According to U.S. Fish and Wildlife, the relative compactness of habitats in ANWR's coastal plain provides for a greater degree of ecological diversity than any other similar sized area of Alaska's north slope. Named for the major river within its range, the Porcupine caribou herd uses a refuge area the size of Wyoming, as well as habitat in the Yukon and Northwest Territories. The animals winter in the southern portion of their range, where they are an important resource for the Gwich'in people. Calling themselves "People of the Caribou," the Gwich'in derived most of their sustenance from the animals: food, skins for their clothing, bedding and shelter, the bones from which they fashioned fishhooks, skin scrapers and other tools. The Gwich'in oppose any ANWR development.
ANWR's coastal plain comprises only 10 percent of the refuge, according to U.S. Fish and Wildlife, yet "from May to July, it is the center of biological activity. For centuries, the Porcupine caribou herd have used the coastal tundra to calve, obtain nourishment, avoid insects, and escape predators."
By early June, the agency says, pregnant females reach calving areas and give birth. "Shortly thereafter, most, and often all, of the herd joins the cows and calves to forage on the refuge's coastal plain. In late June and early July, when hordes of mosquitos hatch, the caribou gather in huge groups numbering in the tens of thousands. Seeking relief from the insects, they move along the coast, onto ice fields, and to uplands in the Brooks Range."

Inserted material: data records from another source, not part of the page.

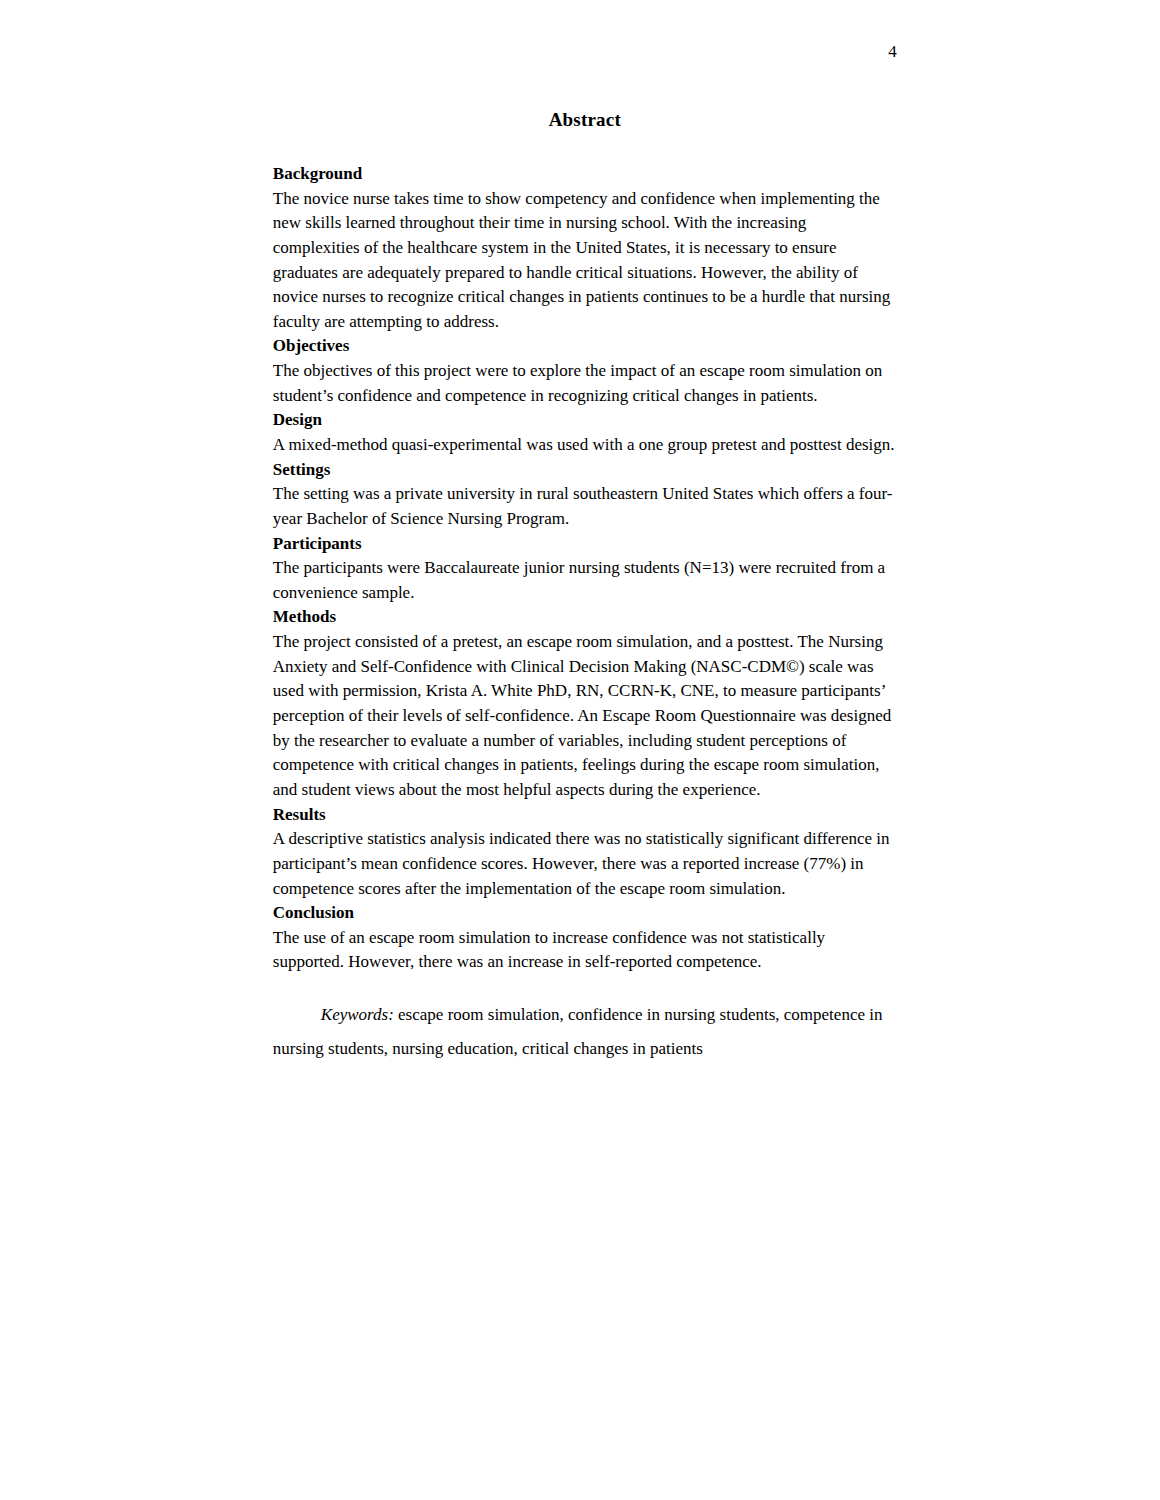4
Abstract
Background
The novice nurse takes time to show competency and confidence when implementing the new skills learned throughout their time in nursing school. With the increasing complexities of the healthcare system in the United States, it is necessary to ensure graduates are adequately prepared to handle critical situations. However, the ability of novice nurses to recognize critical changes in patients continues to be a hurdle that nursing faculty are attempting to address.
Objectives
The objectives of this project were to explore the impact of an escape room simulation on student’s confidence and competence in recognizing critical changes in patients.
Design
A mixed-method quasi-experimental was used with a one group pretest and posttest design.
Settings
The setting was a private university in rural southeastern United States which offers a four-year Bachelor of Science Nursing Program.
Participants
The participants were Baccalaureate junior nursing students (N=13) were recruited from a convenience sample.
Methods
The project consisted of a pretest, an escape room simulation, and a posttest. The Nursing Anxiety and Self-Confidence with Clinical Decision Making (NASC-CDM©) scale was used with permission, Krista A. White PhD, RN, CCRN-K, CNE, to measure participants’ perception of their levels of self-confidence. An Escape Room Questionnaire was designed by the researcher to evaluate a number of variables, including student perceptions of competence with critical changes in patients, feelings during the escape room simulation, and student views about the most helpful aspects during the experience.
Results
A descriptive statistics analysis indicated there was no statistically significant difference in participant’s mean confidence scores. However, there was a reported increase (77%) in competence scores after the implementation of the escape room simulation.
Conclusion
The use of an escape room simulation to increase confidence was not statistically supported. However, there was an increase in self-reported competence.
Keywords: escape room simulation, confidence in nursing students, competence in nursing students, nursing education, critical changes in patients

Commonly, one-half to three-quarters or more of the calves are born within ANWR's "half a percent" that would be subject to extensive development. "Hunted by local residents, chased by predators, harassed by insects, challenged by river crossings, and faced with difficult terrain and weather, the Porcupine herd confronts many hardships," Fish and Wildlife says. "Yet it thrives, every summer staging a magnificent wildlife spectacle on the arctic coastal plain." What shall be their fate?